D1 = $9.50 × (1+0.12) = $10.64
D2 = $9.50 × (1+0.12)^2 = $11.92
D3 = $9.50 × (1+0.12)^2 × (1+0.03) = $12.27
V2 = $12.27 / (.15 - .03) = $102.25
V = $10.64 / (1+0.15) + $11.92 / (1+0.15)^2 + $102.25 / (1+0.15)^2 = $95.58
Confused as to why we take the third period dividend in perpetuity value and divide by (1+0.15)^2 and not (1+0.15)^3. I assume it has to do with the fact that the final growth period were measuring is in perpetuity so we discount back for 2 periods, but I’m not entirely sure.
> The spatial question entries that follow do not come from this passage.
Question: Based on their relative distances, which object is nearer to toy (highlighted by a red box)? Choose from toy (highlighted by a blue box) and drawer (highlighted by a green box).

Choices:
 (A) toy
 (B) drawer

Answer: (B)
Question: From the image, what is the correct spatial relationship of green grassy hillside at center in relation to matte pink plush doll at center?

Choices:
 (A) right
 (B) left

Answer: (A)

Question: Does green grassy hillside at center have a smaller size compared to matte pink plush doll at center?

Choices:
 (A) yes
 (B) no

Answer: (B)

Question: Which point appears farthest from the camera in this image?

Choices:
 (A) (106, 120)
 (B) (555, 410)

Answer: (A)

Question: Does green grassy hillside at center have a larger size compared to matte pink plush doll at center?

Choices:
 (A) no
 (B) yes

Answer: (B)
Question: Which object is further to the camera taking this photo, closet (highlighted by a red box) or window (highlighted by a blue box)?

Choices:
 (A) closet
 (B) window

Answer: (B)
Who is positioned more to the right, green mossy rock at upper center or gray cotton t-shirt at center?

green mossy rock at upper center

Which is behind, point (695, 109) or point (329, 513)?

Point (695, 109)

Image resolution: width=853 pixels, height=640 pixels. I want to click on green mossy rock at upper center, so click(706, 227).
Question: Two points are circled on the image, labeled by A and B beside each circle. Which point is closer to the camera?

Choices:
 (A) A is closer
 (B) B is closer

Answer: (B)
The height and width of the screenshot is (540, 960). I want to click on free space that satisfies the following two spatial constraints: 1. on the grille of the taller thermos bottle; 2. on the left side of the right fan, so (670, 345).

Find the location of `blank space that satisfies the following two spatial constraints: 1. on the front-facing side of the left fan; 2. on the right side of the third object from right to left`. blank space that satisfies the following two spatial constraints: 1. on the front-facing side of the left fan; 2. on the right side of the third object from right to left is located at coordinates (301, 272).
If I am right and there is an easier way to think about this that would be great to hear as well.
 
draw a timeline
year 1- 12%
yr 2 - 12%
from yr 3 onwards 3%
Now if you discount that perpetuity back - you will get the total amount at year 2 - so you need to discount that back 2 years to get to year 0.
 
The sale or terminal value is actually taking place at the end of year 2 which is why it’s only being discounted by 2 years. In order to calculate the terminal value you need to project the year 3 dividend. You will never receive this year 3 dividend because you are selling the stock at the end of year 2.